» **Tasks to carry out**
A – In the biography, copy everything from "Rosmarie Waldrop (born" down to "Burning Deck Press.", swapping "translator" for "interpreter".
B – Put this sentence from the biography into French: "Her father, Joseph Sebald, taught physical education at the town's high school."

Rosmarie Waldrop (born Rosmarie Sebald; August 24, 1935) is an American poet, novelist, translator, essayist and publisher. Born in Germany, she has lived in the United States since 1958 and has settled in Providence, Rhode Island since the late 1960s. Waldrop is a co-editor and publisher of Burning Deck Press.

Early life in Germany
Waldrop was born in Kitzingen am Main on August 24, 1935. Her father, Joseph Sebald, taught physical education at the town's high school. Towards the end of the Second World War, she joined a travelling theatre, but returned to school in early 1946. At school, she studied piano and flute and played in a youth orchestra. During Christmas in 1954, the orchestra gave a concert for American soldiers stationed at Kitzingen. After the performance, Keith Waldrop, a member of the audience, invited members of the orchestra to listen to his records. He and Rosmarie became friendly and worked together over the next few months, translating German poetry into English.

University years
That same year, she entered the University of Würzburg, where she studied literature, art history and musicology. In 1955, she transferred to the University of Freiburg, where she discovered the writings of Robert Musil and participated in a protest against a lecture given by Heidegger. She then moved to the University of Aix-Marseille, where Keith spent 1956–57 on his GI Bill. At the end of the year, he returned to the University of Michigan. In 1958, he won a Major Hopwood Prize, sending most of the money to Rosmarie to pay for her passage to the United States.

[Dataset entries]
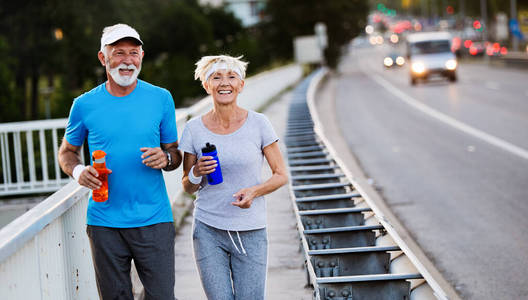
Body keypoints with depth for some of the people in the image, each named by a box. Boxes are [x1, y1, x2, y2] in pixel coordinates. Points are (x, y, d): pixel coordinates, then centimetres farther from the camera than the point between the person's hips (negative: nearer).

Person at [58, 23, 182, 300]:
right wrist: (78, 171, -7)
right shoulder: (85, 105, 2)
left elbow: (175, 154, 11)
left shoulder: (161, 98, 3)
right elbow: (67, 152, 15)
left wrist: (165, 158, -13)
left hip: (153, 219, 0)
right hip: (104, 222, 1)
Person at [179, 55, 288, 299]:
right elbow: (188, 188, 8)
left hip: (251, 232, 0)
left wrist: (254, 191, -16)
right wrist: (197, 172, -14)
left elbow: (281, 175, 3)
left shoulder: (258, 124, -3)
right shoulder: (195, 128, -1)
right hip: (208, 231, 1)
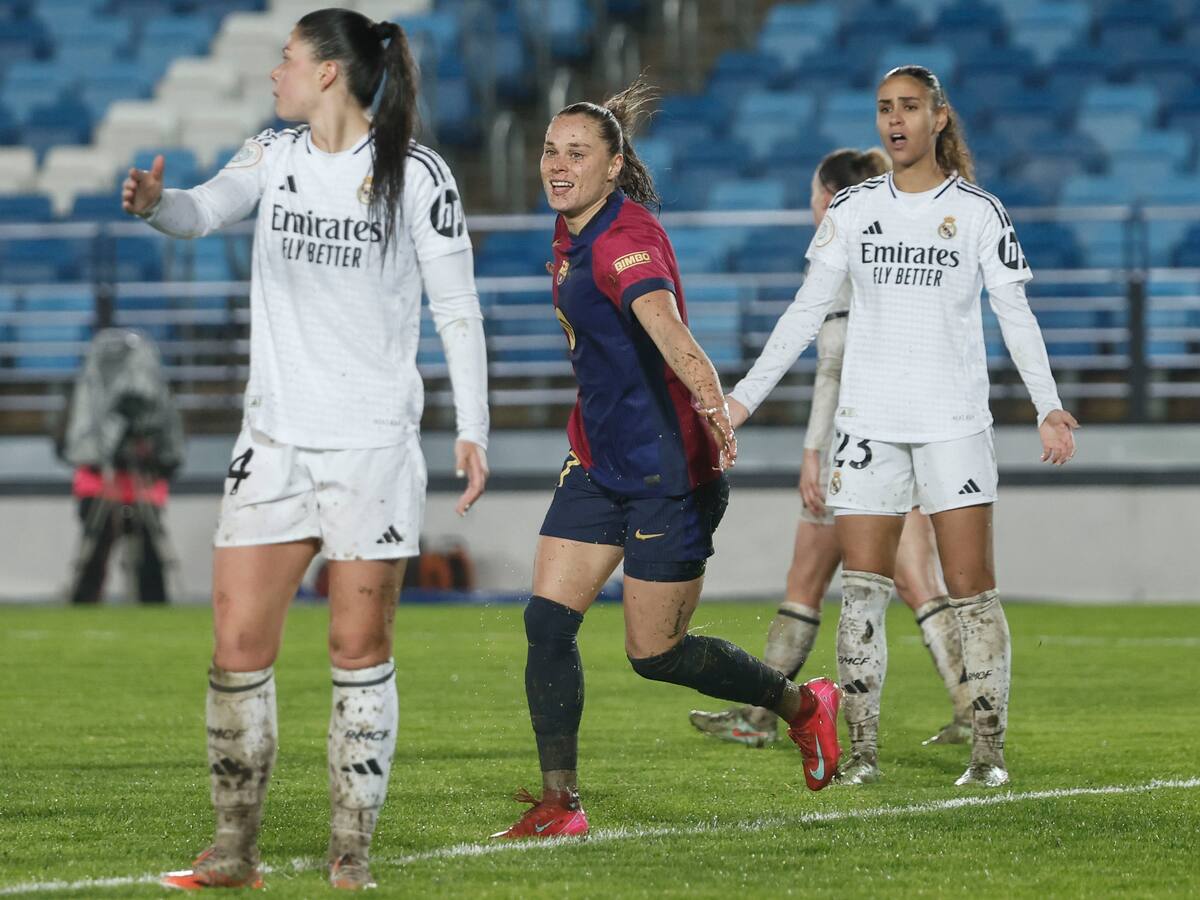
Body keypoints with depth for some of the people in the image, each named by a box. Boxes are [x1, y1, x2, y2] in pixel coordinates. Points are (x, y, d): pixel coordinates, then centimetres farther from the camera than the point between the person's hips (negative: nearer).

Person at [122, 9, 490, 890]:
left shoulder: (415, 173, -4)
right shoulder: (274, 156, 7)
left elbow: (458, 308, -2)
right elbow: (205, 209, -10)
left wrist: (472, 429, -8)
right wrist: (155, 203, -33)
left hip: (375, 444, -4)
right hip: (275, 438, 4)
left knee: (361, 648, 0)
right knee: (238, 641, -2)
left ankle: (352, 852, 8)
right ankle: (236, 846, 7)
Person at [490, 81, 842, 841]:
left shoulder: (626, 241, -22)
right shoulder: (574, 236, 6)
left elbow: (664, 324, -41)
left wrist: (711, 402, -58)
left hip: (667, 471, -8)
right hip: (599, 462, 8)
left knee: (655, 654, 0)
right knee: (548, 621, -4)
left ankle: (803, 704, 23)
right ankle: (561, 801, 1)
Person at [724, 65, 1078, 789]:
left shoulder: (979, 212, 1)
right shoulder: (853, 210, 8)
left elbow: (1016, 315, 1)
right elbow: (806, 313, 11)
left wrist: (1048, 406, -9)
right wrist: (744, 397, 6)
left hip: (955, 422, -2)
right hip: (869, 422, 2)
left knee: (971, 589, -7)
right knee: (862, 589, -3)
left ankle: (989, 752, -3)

* * *

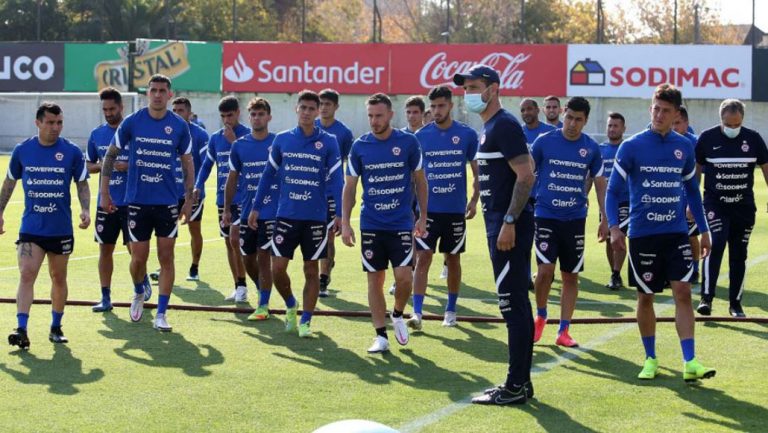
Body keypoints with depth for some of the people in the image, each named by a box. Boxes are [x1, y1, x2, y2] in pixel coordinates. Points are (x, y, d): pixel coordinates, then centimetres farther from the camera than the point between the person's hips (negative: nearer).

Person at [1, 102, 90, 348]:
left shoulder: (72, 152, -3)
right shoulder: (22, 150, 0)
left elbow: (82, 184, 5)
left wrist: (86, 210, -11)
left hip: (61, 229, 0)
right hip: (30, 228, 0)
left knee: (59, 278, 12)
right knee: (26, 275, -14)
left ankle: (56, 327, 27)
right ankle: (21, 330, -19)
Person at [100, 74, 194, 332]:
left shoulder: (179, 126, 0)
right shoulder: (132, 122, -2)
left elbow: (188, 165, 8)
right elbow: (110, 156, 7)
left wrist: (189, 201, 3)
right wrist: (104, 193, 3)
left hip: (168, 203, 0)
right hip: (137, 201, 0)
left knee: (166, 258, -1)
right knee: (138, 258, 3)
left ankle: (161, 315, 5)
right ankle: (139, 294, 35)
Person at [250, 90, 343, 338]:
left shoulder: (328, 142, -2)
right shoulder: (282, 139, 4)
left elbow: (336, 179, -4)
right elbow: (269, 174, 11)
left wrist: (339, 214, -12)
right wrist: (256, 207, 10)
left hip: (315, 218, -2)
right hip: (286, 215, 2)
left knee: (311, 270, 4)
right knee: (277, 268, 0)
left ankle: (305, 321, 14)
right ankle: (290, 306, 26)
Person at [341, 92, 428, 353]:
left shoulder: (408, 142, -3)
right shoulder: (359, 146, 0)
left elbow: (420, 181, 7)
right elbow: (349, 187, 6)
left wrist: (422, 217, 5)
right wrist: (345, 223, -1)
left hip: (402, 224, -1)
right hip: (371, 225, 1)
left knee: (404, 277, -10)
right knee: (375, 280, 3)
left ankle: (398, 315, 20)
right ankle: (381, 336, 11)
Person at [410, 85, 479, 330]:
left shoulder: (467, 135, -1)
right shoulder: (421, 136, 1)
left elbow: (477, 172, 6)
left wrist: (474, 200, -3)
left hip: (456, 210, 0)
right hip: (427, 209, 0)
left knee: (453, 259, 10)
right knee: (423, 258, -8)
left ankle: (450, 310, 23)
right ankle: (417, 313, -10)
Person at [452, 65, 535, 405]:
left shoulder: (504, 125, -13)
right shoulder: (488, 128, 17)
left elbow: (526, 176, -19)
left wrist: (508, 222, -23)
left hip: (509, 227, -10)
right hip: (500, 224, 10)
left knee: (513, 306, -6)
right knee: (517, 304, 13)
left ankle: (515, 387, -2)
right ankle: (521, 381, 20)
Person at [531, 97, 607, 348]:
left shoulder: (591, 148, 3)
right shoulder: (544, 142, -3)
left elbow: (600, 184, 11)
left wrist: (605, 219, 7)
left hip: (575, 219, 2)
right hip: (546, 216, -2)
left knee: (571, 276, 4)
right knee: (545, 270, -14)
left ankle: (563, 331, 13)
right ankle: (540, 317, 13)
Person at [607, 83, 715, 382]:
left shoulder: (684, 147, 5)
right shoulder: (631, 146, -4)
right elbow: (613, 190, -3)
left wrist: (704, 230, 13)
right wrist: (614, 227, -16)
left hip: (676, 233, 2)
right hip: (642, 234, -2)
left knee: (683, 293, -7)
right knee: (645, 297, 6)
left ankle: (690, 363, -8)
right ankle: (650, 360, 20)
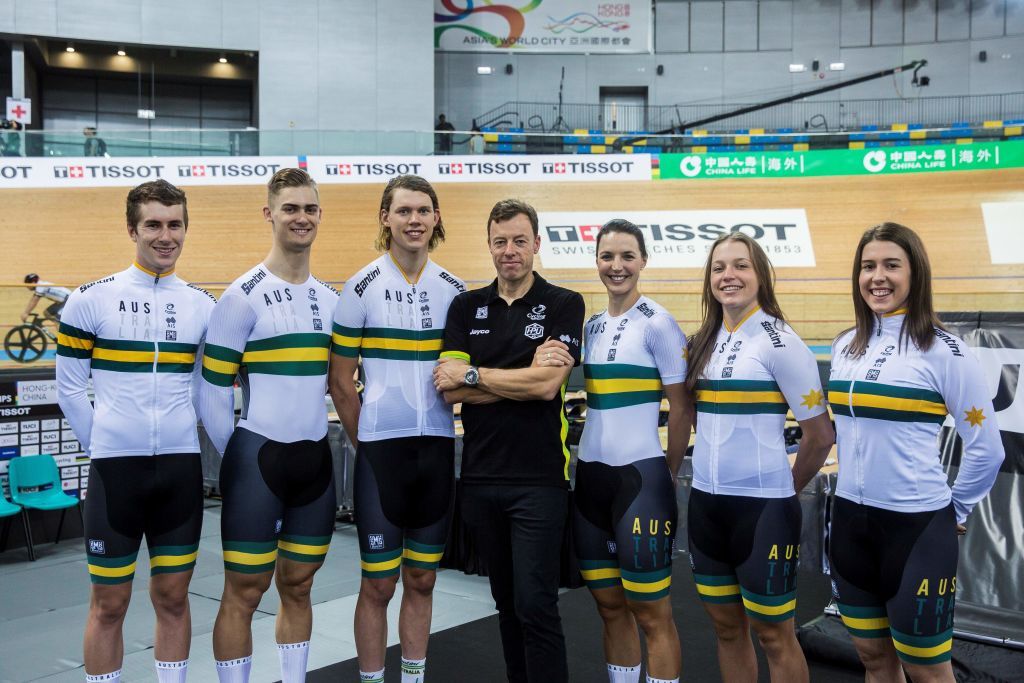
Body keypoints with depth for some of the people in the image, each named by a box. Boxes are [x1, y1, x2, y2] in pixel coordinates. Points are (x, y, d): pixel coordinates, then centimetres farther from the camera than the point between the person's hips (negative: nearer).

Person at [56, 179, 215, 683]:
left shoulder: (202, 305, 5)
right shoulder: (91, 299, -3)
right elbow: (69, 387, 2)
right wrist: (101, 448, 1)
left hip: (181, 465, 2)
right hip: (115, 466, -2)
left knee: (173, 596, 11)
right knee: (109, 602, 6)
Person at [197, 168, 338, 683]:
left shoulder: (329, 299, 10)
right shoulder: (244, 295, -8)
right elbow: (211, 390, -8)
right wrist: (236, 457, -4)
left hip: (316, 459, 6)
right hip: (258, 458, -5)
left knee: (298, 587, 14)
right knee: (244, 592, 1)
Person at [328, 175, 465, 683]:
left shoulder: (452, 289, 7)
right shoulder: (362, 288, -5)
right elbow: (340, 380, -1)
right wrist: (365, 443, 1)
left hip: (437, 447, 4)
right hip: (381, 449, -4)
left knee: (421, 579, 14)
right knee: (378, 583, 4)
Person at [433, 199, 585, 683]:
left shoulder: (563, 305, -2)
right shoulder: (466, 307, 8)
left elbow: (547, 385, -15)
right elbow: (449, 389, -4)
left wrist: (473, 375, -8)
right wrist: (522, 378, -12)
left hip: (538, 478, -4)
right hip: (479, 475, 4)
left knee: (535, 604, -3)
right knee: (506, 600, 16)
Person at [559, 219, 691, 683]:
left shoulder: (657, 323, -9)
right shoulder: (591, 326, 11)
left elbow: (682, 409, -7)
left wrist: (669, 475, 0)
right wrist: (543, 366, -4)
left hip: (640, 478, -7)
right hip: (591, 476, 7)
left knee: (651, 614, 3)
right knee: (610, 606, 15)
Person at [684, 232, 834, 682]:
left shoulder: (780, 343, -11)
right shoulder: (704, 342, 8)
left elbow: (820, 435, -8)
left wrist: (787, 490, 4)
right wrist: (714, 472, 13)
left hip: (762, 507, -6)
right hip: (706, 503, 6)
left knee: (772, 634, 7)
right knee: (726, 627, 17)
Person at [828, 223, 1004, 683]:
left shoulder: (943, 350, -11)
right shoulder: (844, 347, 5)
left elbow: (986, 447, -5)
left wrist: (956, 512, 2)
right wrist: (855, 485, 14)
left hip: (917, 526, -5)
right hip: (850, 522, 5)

==

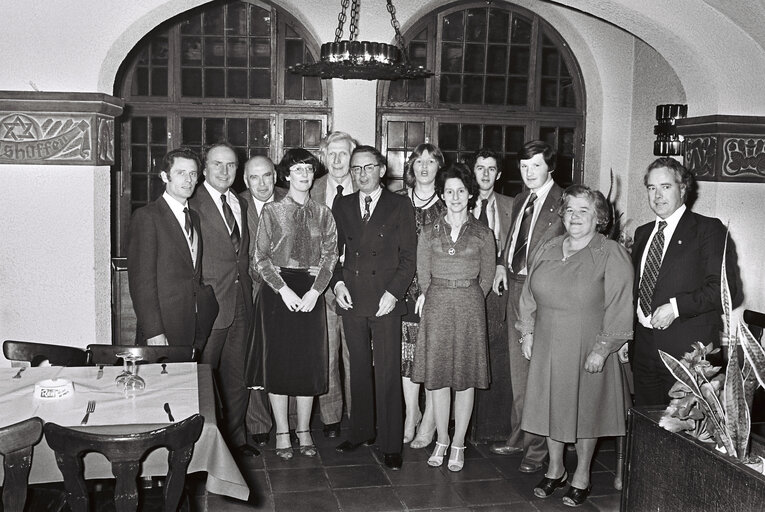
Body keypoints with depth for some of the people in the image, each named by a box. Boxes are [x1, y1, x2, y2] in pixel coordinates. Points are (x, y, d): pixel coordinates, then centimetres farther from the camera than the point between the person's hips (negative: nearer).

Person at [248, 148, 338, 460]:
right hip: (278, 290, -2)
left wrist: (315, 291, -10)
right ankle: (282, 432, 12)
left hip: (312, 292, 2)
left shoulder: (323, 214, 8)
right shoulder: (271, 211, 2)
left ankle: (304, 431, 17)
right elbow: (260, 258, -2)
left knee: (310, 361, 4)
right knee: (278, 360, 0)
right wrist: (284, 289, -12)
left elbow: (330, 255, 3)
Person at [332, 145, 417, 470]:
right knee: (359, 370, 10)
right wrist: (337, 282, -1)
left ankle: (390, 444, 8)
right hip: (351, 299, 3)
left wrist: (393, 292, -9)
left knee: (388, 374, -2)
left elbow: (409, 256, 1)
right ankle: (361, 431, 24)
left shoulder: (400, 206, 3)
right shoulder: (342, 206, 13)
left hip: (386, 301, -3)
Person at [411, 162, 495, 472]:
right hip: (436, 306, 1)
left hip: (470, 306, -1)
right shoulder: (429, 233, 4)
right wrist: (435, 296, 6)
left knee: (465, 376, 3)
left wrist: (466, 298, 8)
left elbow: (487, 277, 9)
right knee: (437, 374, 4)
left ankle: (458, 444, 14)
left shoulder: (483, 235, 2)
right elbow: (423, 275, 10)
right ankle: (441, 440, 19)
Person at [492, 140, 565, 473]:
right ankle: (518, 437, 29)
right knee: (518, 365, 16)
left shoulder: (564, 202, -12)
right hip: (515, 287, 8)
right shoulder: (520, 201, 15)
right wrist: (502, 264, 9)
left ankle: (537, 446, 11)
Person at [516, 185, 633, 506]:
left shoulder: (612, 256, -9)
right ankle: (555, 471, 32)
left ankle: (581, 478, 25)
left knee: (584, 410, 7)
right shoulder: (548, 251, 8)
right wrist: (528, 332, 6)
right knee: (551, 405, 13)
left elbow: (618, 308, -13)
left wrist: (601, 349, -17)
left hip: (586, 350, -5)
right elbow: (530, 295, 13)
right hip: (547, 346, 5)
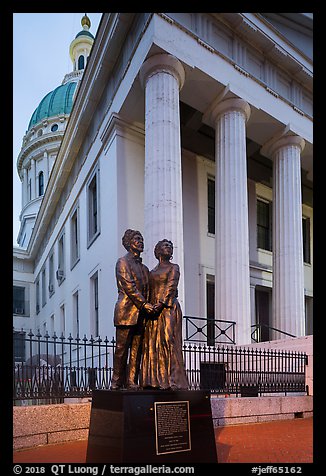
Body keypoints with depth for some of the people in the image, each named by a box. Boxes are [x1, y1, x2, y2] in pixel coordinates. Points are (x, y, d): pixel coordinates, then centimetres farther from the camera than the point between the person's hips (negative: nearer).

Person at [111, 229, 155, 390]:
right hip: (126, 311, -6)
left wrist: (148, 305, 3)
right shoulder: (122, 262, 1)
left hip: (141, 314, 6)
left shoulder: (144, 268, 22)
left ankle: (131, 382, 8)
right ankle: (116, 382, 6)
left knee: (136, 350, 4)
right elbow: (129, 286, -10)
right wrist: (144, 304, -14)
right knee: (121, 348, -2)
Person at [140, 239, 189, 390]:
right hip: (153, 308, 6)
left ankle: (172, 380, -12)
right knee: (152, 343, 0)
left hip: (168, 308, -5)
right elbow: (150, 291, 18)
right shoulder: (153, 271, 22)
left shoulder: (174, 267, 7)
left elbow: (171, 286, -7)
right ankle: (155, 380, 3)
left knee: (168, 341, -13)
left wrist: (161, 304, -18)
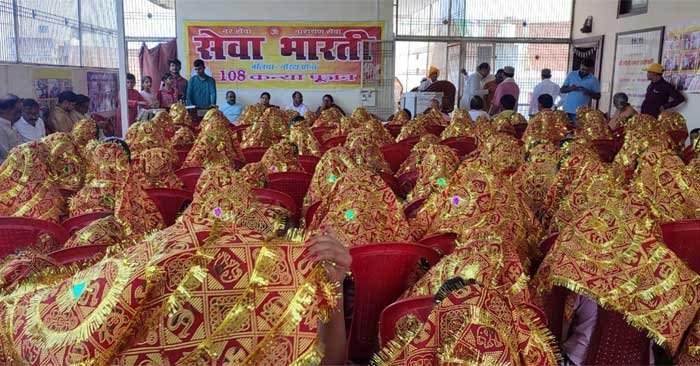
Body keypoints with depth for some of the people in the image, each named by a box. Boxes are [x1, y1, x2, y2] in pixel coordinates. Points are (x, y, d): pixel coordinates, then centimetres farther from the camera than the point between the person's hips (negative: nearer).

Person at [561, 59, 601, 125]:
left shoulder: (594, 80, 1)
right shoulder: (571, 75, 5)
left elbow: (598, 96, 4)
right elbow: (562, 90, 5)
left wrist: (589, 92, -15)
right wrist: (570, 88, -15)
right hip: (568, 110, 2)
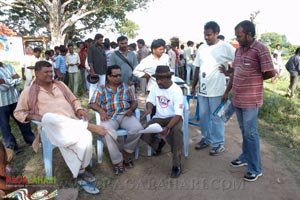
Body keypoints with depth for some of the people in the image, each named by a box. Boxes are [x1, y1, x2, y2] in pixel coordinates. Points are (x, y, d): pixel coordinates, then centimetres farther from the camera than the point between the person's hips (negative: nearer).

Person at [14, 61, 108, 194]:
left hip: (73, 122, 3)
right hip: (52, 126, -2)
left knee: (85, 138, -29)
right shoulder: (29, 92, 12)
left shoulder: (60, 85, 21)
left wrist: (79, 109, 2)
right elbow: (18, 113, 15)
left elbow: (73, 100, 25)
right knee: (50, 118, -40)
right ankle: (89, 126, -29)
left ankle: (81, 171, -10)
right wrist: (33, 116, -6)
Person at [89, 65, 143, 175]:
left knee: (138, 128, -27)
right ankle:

» **Answers to the exercises**
A –
Rosmarie Waldrop (born Rosmarie Sebald; August 24, 1935) is an American poet, novelist, interpreter, essayist and publisher. Born in Germany, she has lived in the United States since 1958 and has settled in Providence, Rhode Island since the late 1960s. Waldrop is a co-editor and publisher of Burning Deck Press.

B – Son père, Joseph Sebald, enseignait l'éducation physique au lycée de la ville.